We have spent some time in the past several weeks speaking about persistent inflows in emerging markets ETFs in the early part of 2012.
Since major contributors to the emerging markets segment are both India and China (the “I” and the “C” in the BRIC acronym), today we focus on a specialized ETF that likely flies under the radar of most institutional managers due to relatively low daily trading volume. [Best Emerging Market ETFs]
First Trust ISE Chindia (NYSEArca: FNI) tracks the ISE Chindia Index ad owns 50 separate securities that are domiciled in either China or India. Currently, top holdings in FNI are CHL (7.40%), PTR (7.38%), INFY (7.24%), IBN (6.90%), and HDB (6.87%). [India Leads BRIC ETFs]
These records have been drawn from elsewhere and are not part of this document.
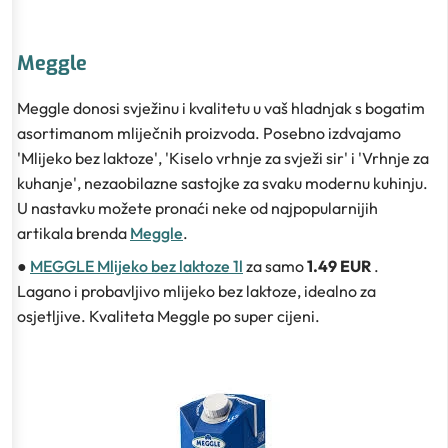
Meggle
Meggle donosi svježinu i kvalitetu u vaš hladnjak s bogatim
asortimanom mliječnih proizvoda. Posebno izdvajamo
'Mlijeko bez laktoze', 'Kiselo vrhnje za svježi sir' i 'Vrhnje za
kuhanje', nezaobilazne sastojke za svaku modernu kuhinju.
U nastavku možete pronaći neke od najpopularnijih
artikala brenda
Meggle
.
●
MEGGLE Mlijeko bez laktoze 1l
za samo
1.49 EUR
.
Lagano i probavljivo mlijeko bez laktoze, idealno za
osjetljive. Kvaliteta Meggle po super cijeni.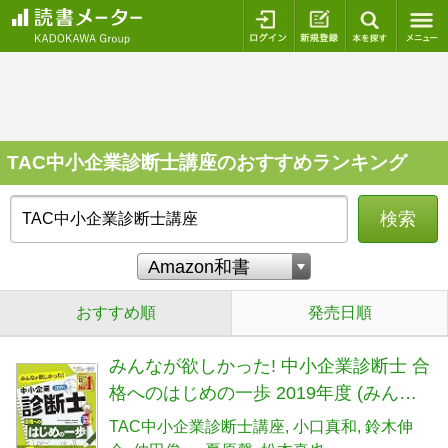
ログイン
新規登録
本を探
TAC中小企業診断士講座のおすすめランキング
検索
おすすめ順
発売日順
みんなが欲しかった! 中小企業診断士 合
格へのはじめの一歩 2019年度 (みんな
が欲しかった! 合格へのはじめの一歩シ
TAC中小企業診断士講座
小口真和
鈴木伸
リーズ)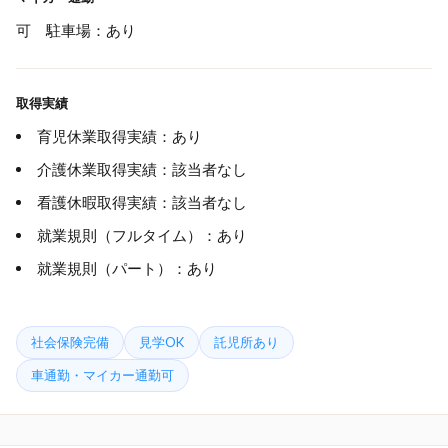
可 駐車場：あり
取得実績
育児休業取得実績：あり
介護休業取得実績：該当者なし
看護休暇取得実績：該当者なし
就業規則（フルタイム）：あり
就業規則（パート）：あり
社会保険完備
見学OK
託児所あり
車通勤・マイカー通勤可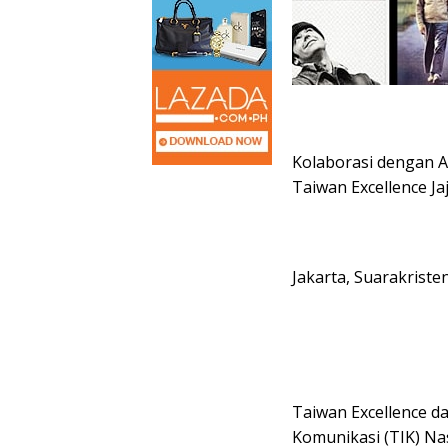
Kolaborasi dengan 
Taiwan Excellence Jaj
Jakarta, Suarakriste
Taiwan Excellence d
Komunikasi (TIK) N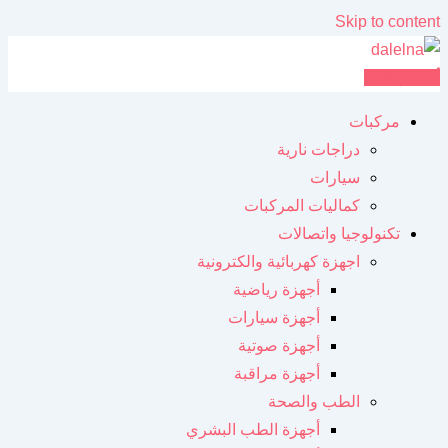
Skip to content
أضف إعلانك
مركبات
دراجات نارية
سيارات
كماليات المركبات
تكنولوجيا واتصالات
اجهزة كهربائية والكترونية
أجهزة رياضية
أجهزة سيارات
أجهزة صوتية
أجهزة مراقبة
الطب والصحة
أجهزة الطب البشري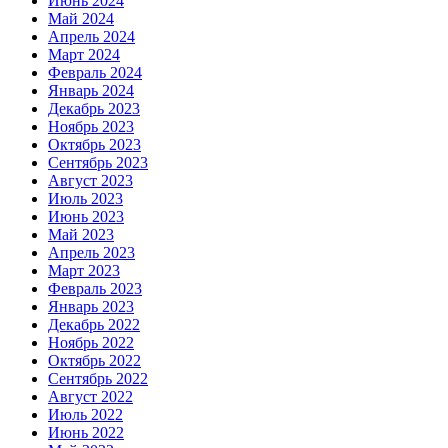
Июнь 2024
Май 2024
Апрель 2024
Март 2024
Февраль 2024
Январь 2024
Декабрь 2023
Ноябрь 2023
Октябрь 2023
Сентябрь 2023
Август 2023
Июль 2023
Июнь 2023
Май 2023
Апрель 2023
Март 2023
Февраль 2023
Январь 2023
Декабрь 2022
Ноябрь 2022
Октябрь 2022
Сентябрь 2022
Август 2022
Июль 2022
Июнь 2022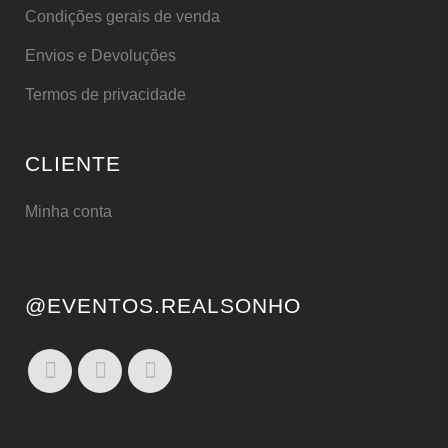
Condições gerais de venda
Envios e Devoluções
Termos de privacidade
CLIENTE
Minha conta
@EVENTOS.REALSONHO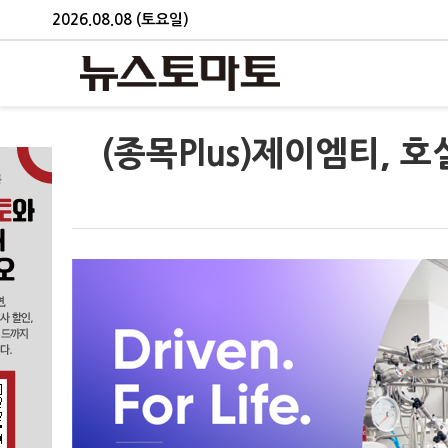
2026.08.08 (토요일)
(종목Plus)제이엠티, 호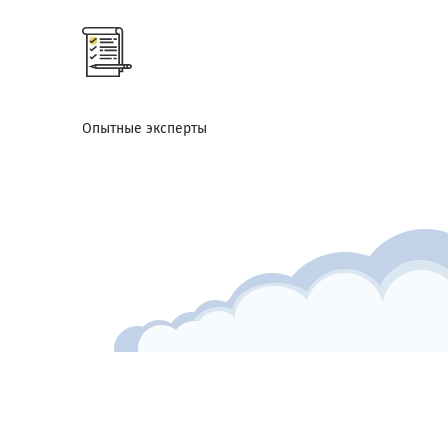
Опытные эксперты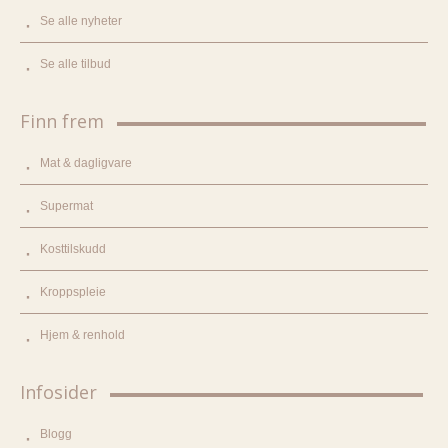
Se alle nyheter
Se alle tilbud
Finn frem
Mat & dagligvare
Supermat
Kosttilskudd
Kroppspleie
Hjem & renhold
Infosider
Blogg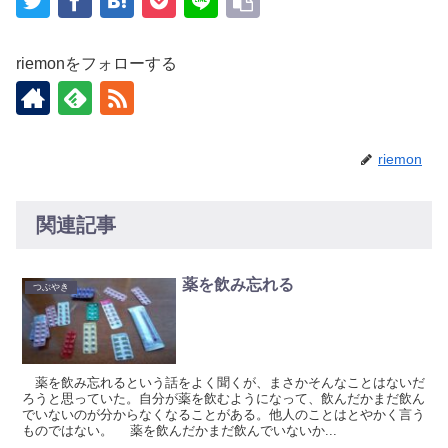
riemonをフォローする
riemon
関連記事
薬を飲み忘れる
つぶやき
薬を飲み忘れるという話をよく聞くが、まさかそんなことはないだ
ろうと思っていた。自分が薬を飲むようになって、飲んだかまだ飲ん
でいないのが分からなくなることがある。他人のことはとやかく言う
ものではない。 薬を飲んだかまだ飲んでいないか...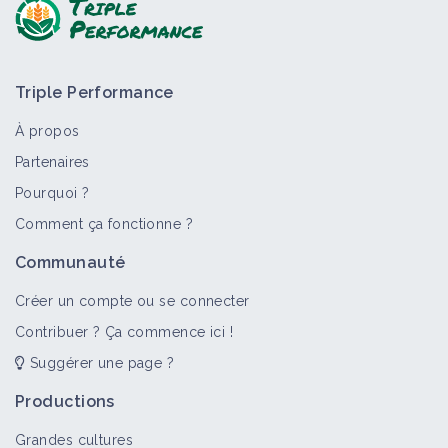
Triple Performance
À propos
Partenaires
Pourquoi ?
Comment ça fonctionne ?
Communauté
Créer un compte ou se connecter
Contribuer ? Ça commence ici !
Suggérer une page ?
Productions
Grandes cultures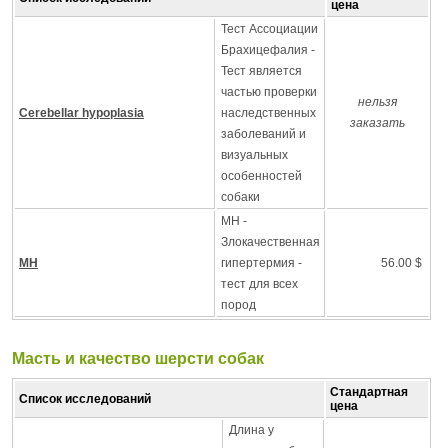
цена
Тест Ассоциации
Брахицефалия -
Тест является
частью проверки
нельзя
Cerebellar hypoplasia
наследственных
заказать
заболеваний и
визуальных
особенностей
собаки
MH -
Злокачественная
MH
гипертермия -
56.00 $
тест для всех
пород
Масть и качество шерсти собак
Стандартная
Список исследований
цена
Длина у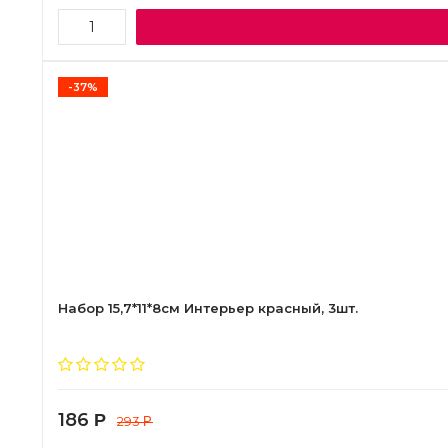
-37%
Набор 15,7*11*8см Интерьер красный, 3шт.
186
Р
293
Р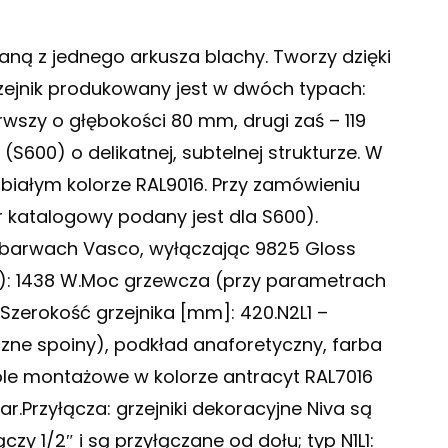
aną z jednego arkusza blachy. Tworzy dzięki
rzejnik produkowany jest w dwóch typach:
rwszy o głębokości 80 mm, drugi zaś – 119
S600) o delikatnej, subtelnej strukturze. W
 białym kolorze RAL9016. Przy zamówieniu
 katalogowy podany jest dla S600).
 barwach Vasco, wyłączając 9825 Gloss
): 1438 W.Moc grzewcza (przy parametrach
zerokość grzejnika [mm]: 420.N2L1 –
ne spoiny), podkład anaforetyczny, farba
le montażowe w kolorze antracyt RAL7016
ar.Przyłącza: grzejniki dekoracyjne Niva są
1/2″ i są przyłączane od dołu; typ N1L1: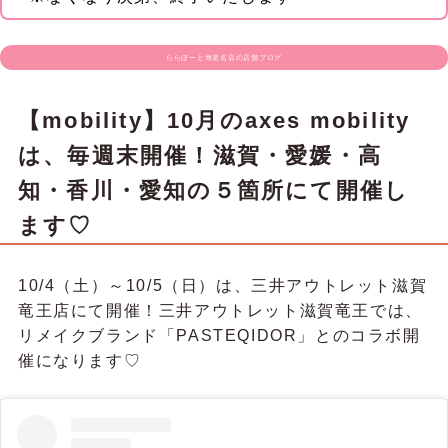
ららぽーと海老名店の店舗ブログ
【mobility】10月のaxes mobility
は、毎週末開催！滋賀・愛媛・高
知・香川・愛知の５箇所にて開催し
ます♡
10/4（土）～10/5（日）は、三井アウトレット滋賀
竜王店にて開催！三井アウトレット滋賀竜王では、
リメイクブランド「PASTEQIDOR」とのコラボ開
催になります♡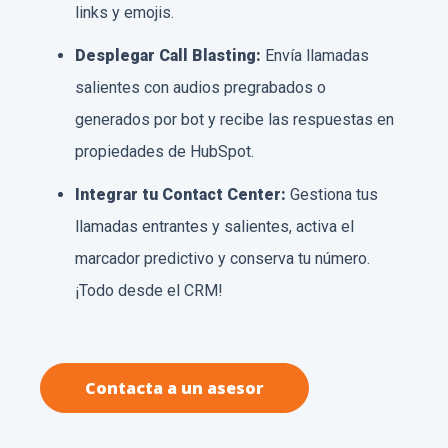
links y emojis.
Desplegar Call Blasting:
Envía llamadas
salientes con audios pregrabados o
generados por bot y recibe las respuestas en
propiedades de HubSpot.
Integrar tu Contact Center:
Gestiona tus
llamadas entrantes y salientes, activa el
marcador predictivo y conserva tu número.
¡Todo desde el CRM!
Contacta a un asesor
Unlike iShares China (NYSEArca: FXI), FNI is not slanted toward large cap banks, as the predominant sector weightings are in technology, making up 33.60% of the fund. When compared to two notable, “benchmark type” ETFs in both the China and India spaces, FNI has rallied 22.69% versus FXI up 15.72% and iPath MSCI India ETN (NYSEArca: INP) up 30.76%, so from a simple median standpoint, FNI is roughly in line from a performance standpoint year to date.
FNI trades about 30,000 shares on a daily basis and has a tad higher than $100 million in assets under management, and as we alluded to earlier, likely evades the screens of many institutional managers whom are familiar with many of the other emerging markets based, and China and India specific ETF offerings that generally trade several million shares each in the marketplace daily. [BRICs vs. Emerging Market ETFs]
That said, for those managers that are looking to hone in on exposure to both China and India specifically, FNI presents an interesting alternative.